John tombe amoureux de Lénina, une belle Bêta, mais leur conception de l'amour diffère, John possède des valeurs morales (chasteté, fidélité), dont Lénina est dépourvue, et refuse d'avoir une relation avec elle. Dans ce monde, tout le monde appartient à tout le monde. John tente de dissuader les gens de prendre du Soma, en en jetant à la poubelle. Suite à cet acte séditieux, ses 2 compères sont exilés sur une île afin d'empêcher leurs pensées hérétiques de se propager. Quant à John, il s'enfuit et se réfugie dans un phare. Il se flagelle régulièrement pour se punir de désirer Lénina, qu'il considère comme lubrique et impure. Il ne peut vivre en paix car les badauds et les médias le harcèlent de leur présence continuelle. A la fin du roman, John se suicide, dégoûté de sa propre conduite, suite à une orgie à laquelle les badauds l'ont poussé à participer.
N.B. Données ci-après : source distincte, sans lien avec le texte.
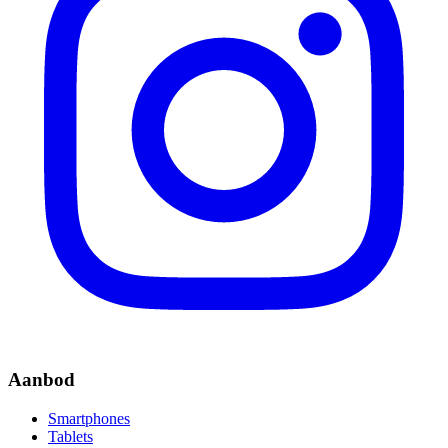
Aanbod
Smartphones
Tablets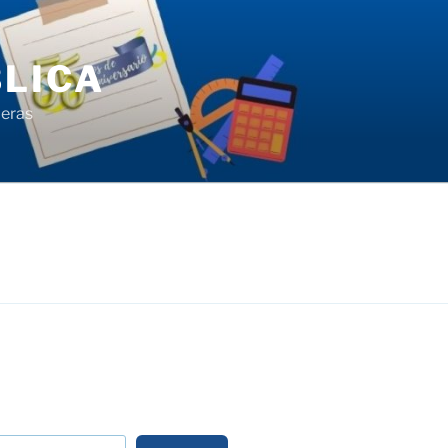
LICA
ieras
Citations de Shakespeare tirées du roman:
"Exposer ce qui est mortel au hasard, au danger, à la mort". (Hamlet)
John veut vivre, prendre des risques, plutôt que de végéter et de connaître la platitude d'un confort sécurisant.
"Life is a tale told by an idiot, full sound and fury, signifying nothing" (Macbeth)
"La vie est un conte, raconté par un idiot, plein de bruit et de fureur, dénué de sens."
"Des mouches pour des gamins méchants. Voilà ce que nous sommes pour les dieux. Ils nous tuent pour s'amuser". (Le Roi Lear)
"Le meilleur de ton repos, c'est le sommeil. Cependant, tu crains violemment la mort qui n'est rien de plus". (Measure for Measure)
Ce roman est considéré comme un chef-d'oeuvre de la science-fiction. C'est assez compréhensible. J'aime la SF car elle a un lien avec la métaphysique. Bien souvent les romans de SF posent la question de la raison de notre présence sur Terre, de la mort, du mystère de la création du monde, de l'inconnaissable.